Cependant elle n’avait jamais entendu parler qu’en plaisantant de cette faculté presque divine ; les personnes qui, sur sa prière, l’avaient fait inviter chez M. D… ne s’étaient point refusé le plaisir de rire du ridicule d’une semblable séance ; elles avaient même tenté de la détourner du projet d’y venir, en lui racontant une foule de jongleries dont elles accusaient à bon droit certaines somnambules très-éveillées de leur nature ; mais rien n’avait pu ébranler sa résolution.

Quand un pressentiment s’empare du cœur d’une mère, il y règne comme la voix de Dieu ; c’est lui qui la guide, l’accable ou la soutient. Qui pourrait dire que cet avis secret ne lui vient pas du ciel ? Ah ! s’il daigne accorder parfois un secours surnaturel, n’est-il donc pas dû à la douleur d’une mère ?

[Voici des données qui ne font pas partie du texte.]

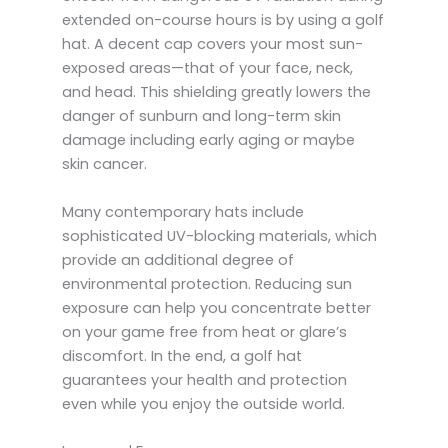
extended on-course hours is by using a golf
hat. A decent cap covers your most sun-
exposed areas—that of your face, neck,
and head. This shielding greatly lowers the
danger of sunburn and long-term skin
damage including early aging or maybe
skin cancer.
Many contemporary hats include
sophisticated UV-blocking materials, which
provide an additional degree of
environmental protection. Reducing sun
exposure can help you concentrate better
on your game free from heat or glare’s
discomfort. In the end, a golf hat
guarantees your health and protection
even while you enjoy the outside world.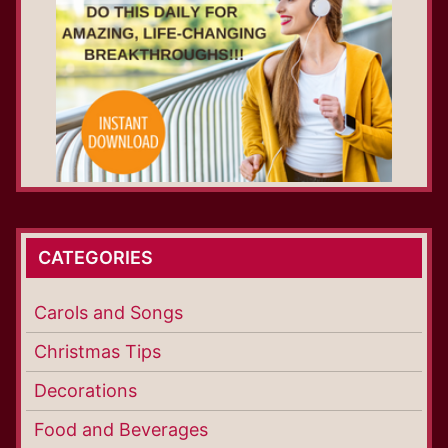
CATEGORIES
Carols and Songs
Christmas Tips
Decorations
Food and Beverages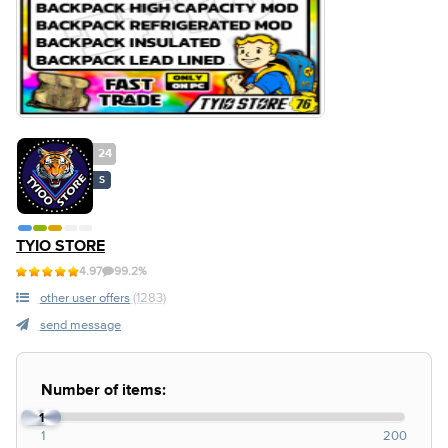
24
S
TYIO STORE
4.97
99.2%
other user offers
(1283)
send message
Number of items:
1
1
200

Sur la réponse affirmative que madame de R… reçut de l’endormeur, elle sortit d’un sac de taffetas noir une écharpe, en disant :

— C’est elle qui l’a brodée, je la lui ai fait porter toute la matinée ; croyez-vous, monsieur, que ce soit suffisant pour ?…

— Nous allons voir, madame ; donnez-moi cette écharpe, reprit M. C… du ton le plus naturel.

Et l’écharpe déposée par lui dans la main du somnambule, il le questionna sur l’état de la personne qui la portait habituellement.

Après un silence assez prolongé, le jeune endormi proféra quelques mots sur le danger où se trouvait la malade, puis il ajouta qu’on pouvait la sauver en lui faisant boire chaque matin une forte infusion de plusieurs simples, dont un médecin qui se trouvait là prit note.

— En voici une qui ne croît point en France, dit celui-ci à propos d’une plante dont j’ai oublié le nom ; il faudrait la faire venir de l’Inde ; et comme elle n’entre pas d’ordinaire dans la composition des médicaments, je doute qu’il s’en trouve chez nos pharmaciens.

— Où pourrait-on s’en procurer ? demanda M. C…, au somnambule, qui répondit lentement et d’une voix oppressée :

Dans le jardin… d’un particulier… retiré dans un château… près d’Orléans… il en a rapporté deux pieds… à son retour de Calcutta ; ils sont… à l’heure même… en fleurs… dans sa serre…

En finissant ces mots, l’endormi se retourna, et laissa tomber l’écharpe de ses mains.

La mère, qui avait traversé le salon pour mieux entendre l’arrêt du somnambule, s’empara vivement du papier sur lequel l’ordonnance venait d’être écrite ; et elle sortit sans saluer même le maître de la maison, qui courait après elle pour l’aider à descendre.

— La pauvre femme est déjà sur la route d’Orléans, pensai-je, et je ne me trompais pas.